The Federal Trade Commission shut down a California-based consumer credit counseling firm and its affiliates as part of its first enforcement action involving the national no-call registry, the agency said yesterday.

A federal court approved an FTC request to place National Consumer Council Inc., Santa Ana, CA, into receivership this week. NCC violated the no-call list and misled consumers with an offer of a credit card debt-relief program that left many consumers worse off financially than when they started, the FTC said.

In addition, the California Department of Corporations ordered NCC to cease business until it obtains a proper license. In a statement, the department said it issued a desist-and-refrain order May 3 to president Harvey Warren and others affiliated with NCC after a months-long investigation into its activities.

An NCC spokeswoman did not return telephone calls yesterday. NCC was expected to release a statement last night.

Though it is within its power to do so, the FTC will not seek monetary penalties for the no-call violations, Howard Beales, director of the FTC's bureau of consumer protection, said at a news conference yesterday. Instead, it will seek compensation under anti-fraud regulations, which allow for money collected to be used to repay victims, he said.

The FTC became aware of NCC's activities through no-call complaints it received, Beales said. He estimated that consumers lost tens of millions of dollars.

“Compliance by legitimate companies has been very good,” he said. “What we're seeing in the top violators is a combination of fraud and do-not-call violations.”

To date, no federal agency, including the Federal Communications Commission, has sought to assess monetary penalties under the national no-call list, though some states have. The FTC is pursuing some cases primarily involving no-call violations, Beales said.

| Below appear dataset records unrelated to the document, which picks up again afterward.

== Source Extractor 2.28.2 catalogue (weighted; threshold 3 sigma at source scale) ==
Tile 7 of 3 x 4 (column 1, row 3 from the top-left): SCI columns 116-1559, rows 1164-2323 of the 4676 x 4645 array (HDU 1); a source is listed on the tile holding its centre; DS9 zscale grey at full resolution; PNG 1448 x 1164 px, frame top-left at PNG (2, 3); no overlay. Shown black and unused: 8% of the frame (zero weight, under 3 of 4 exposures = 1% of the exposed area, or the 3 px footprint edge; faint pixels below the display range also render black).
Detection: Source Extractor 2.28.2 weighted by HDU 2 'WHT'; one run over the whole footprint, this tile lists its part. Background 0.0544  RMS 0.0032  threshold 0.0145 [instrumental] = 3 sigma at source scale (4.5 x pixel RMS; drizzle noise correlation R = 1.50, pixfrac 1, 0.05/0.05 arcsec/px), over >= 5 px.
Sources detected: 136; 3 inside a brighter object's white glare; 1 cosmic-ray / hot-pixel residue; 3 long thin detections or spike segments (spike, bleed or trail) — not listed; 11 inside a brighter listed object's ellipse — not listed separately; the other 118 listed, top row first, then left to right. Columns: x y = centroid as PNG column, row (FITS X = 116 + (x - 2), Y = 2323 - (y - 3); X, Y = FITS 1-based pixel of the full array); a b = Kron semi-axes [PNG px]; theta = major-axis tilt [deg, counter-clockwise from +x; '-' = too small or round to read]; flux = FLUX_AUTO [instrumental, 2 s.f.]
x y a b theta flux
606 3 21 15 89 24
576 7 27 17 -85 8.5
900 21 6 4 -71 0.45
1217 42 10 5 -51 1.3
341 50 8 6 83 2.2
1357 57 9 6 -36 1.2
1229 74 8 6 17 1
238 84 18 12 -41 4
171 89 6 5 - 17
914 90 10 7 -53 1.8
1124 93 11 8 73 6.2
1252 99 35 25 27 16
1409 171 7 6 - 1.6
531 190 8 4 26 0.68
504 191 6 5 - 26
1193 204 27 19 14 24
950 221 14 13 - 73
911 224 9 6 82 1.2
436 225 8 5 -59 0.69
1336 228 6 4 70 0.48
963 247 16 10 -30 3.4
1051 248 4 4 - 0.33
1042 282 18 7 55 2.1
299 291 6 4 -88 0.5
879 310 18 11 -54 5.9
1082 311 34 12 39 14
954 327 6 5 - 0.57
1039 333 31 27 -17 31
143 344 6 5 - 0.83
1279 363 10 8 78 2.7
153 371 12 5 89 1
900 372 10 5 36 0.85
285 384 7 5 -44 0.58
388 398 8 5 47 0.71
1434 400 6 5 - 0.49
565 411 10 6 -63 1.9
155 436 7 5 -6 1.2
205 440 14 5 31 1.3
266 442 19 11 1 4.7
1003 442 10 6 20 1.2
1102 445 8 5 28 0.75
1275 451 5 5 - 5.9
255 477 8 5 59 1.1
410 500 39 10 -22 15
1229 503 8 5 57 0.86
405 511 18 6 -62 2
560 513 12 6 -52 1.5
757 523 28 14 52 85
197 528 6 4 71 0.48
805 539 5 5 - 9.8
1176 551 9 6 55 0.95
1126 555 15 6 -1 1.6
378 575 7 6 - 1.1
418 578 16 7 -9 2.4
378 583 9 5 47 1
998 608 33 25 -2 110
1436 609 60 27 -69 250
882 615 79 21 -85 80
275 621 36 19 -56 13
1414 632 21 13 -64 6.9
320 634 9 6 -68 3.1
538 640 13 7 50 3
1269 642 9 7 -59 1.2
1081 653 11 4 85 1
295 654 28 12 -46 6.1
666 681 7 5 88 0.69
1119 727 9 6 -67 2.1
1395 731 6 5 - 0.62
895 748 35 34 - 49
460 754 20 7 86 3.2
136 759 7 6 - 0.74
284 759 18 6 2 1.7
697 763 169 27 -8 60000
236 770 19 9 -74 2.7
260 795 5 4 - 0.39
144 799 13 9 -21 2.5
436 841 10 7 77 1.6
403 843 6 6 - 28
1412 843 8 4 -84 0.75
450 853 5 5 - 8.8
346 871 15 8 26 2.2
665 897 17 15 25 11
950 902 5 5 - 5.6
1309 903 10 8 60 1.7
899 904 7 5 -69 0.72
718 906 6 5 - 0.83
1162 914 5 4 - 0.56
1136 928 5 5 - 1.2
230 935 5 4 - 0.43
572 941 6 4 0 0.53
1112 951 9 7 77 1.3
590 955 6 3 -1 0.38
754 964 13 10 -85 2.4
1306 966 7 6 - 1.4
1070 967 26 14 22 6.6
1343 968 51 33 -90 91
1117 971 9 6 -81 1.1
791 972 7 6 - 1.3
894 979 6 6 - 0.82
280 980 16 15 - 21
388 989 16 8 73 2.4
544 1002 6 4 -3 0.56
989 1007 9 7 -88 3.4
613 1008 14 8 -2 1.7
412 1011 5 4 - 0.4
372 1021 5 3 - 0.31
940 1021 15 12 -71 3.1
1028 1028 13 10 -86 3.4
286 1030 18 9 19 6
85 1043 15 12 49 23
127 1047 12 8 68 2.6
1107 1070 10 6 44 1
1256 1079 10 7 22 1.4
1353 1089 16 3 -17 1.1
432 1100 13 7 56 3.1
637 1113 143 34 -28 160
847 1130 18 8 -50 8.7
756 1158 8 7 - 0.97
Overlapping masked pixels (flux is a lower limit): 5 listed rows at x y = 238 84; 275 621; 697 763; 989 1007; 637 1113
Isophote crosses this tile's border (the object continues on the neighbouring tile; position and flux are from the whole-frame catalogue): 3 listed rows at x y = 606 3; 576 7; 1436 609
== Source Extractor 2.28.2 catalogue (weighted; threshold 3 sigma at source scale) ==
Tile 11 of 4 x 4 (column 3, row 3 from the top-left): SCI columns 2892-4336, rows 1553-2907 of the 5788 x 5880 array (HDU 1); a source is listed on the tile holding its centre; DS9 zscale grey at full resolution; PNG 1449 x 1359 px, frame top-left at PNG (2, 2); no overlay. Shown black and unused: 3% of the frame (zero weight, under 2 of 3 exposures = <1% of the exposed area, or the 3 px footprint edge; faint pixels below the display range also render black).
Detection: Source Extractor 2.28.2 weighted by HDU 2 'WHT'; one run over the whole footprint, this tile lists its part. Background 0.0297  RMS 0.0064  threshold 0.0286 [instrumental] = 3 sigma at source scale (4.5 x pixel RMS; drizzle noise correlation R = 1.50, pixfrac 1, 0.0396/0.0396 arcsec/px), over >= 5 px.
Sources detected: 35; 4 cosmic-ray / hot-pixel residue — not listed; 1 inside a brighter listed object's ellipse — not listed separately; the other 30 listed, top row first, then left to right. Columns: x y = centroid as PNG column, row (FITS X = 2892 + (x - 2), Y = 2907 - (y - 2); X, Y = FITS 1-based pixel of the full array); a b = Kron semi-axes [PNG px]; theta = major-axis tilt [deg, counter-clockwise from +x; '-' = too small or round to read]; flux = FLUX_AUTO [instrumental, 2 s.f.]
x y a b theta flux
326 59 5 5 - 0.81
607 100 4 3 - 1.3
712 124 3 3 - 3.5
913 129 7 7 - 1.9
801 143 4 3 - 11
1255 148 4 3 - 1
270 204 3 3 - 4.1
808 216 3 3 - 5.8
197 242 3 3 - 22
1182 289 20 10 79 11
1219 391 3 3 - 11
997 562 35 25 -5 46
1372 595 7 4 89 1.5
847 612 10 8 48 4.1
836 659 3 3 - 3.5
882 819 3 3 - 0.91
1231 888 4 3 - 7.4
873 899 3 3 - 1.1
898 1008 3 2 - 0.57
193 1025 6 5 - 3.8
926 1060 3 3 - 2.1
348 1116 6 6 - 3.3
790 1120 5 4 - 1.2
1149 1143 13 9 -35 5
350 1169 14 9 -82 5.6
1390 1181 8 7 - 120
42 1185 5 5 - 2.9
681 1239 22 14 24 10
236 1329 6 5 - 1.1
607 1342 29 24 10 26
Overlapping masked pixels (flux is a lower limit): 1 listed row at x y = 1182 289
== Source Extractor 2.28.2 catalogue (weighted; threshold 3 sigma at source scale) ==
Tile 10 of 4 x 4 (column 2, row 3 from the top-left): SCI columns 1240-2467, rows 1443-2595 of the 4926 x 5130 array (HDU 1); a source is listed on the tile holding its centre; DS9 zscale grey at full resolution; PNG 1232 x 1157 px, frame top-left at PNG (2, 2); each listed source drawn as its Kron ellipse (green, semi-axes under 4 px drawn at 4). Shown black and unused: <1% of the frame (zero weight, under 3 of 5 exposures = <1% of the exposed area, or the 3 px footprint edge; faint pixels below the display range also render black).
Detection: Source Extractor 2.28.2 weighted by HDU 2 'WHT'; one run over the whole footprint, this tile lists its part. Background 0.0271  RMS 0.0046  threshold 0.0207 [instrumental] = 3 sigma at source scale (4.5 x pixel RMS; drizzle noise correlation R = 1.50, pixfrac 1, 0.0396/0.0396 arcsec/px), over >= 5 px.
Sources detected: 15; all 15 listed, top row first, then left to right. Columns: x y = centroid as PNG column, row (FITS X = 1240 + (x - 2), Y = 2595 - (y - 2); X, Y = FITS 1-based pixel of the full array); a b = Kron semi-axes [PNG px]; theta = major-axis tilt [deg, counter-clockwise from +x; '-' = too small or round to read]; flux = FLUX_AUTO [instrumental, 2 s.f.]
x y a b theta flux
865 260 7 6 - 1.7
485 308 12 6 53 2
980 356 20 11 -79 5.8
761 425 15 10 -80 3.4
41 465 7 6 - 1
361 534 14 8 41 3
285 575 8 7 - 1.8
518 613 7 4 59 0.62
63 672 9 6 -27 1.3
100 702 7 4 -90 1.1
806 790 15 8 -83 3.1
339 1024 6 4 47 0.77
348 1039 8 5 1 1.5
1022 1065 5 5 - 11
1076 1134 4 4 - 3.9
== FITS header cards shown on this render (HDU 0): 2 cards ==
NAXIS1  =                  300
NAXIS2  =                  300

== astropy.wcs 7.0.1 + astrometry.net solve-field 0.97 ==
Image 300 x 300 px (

NCC is a member of the Direct Marketing Association. The DMA said it received numerous consumer complaints about no-call violations committed by NCC in October, during the two weeks when the no-call list was in legal limbo.

A federal judge in Denver had declared the no-call list unconstitutional, but an appeals court later stayed his ruling and allowed implementation of the list to proceed. During the period when the no-call list was in question, the DMA encouraged members to comply with the list and set up a toll-free hotline for consumers to register complaints, DMA spokesman Louis Mastria said.

The DMA forwarded the complaints it received about NCC to the FTC, Mastria said. In addition, the DMA said it received assurances from NCC that it would cease calls to consumers on the no-call list.

However, the FTC received no-call complaints about NCC well after the appeals court reinstated the list, Beales said. NCC is one of the agency's top no-call violators with about 1,000 complaints, he said.

According to the FTC, NCC promised to reduce consumer debts through negotiations with creditors. It told consumers to stop payments to their creditors and instead pay NCC a monthly amount that would go into a fund to be used to repay the debts.

NCC failed to tell consumers that it would not begin negotiations with their creditors for six months or longer and that it took hundreds of dollars of the payments as a fee, according to the FTC. Also, it said, money paid by consumers did not begin applying toward their debts until after NCC received its fee in full.

As a result, consumers who enrolled in NCC's programs found their debts increasing after they started making payments. Because they ceased payments to creditors, they faced late fees, garnished wages and ruined credit ratings, the FTC said.

NCC claimed it was a nonprofit and hid behind that status to claim an exemption from the no-call list, the FTC said. NCC filtered profits to its affiliates, according to the FTC, including London Financial Group, Solidium and J.P. Landis LLC.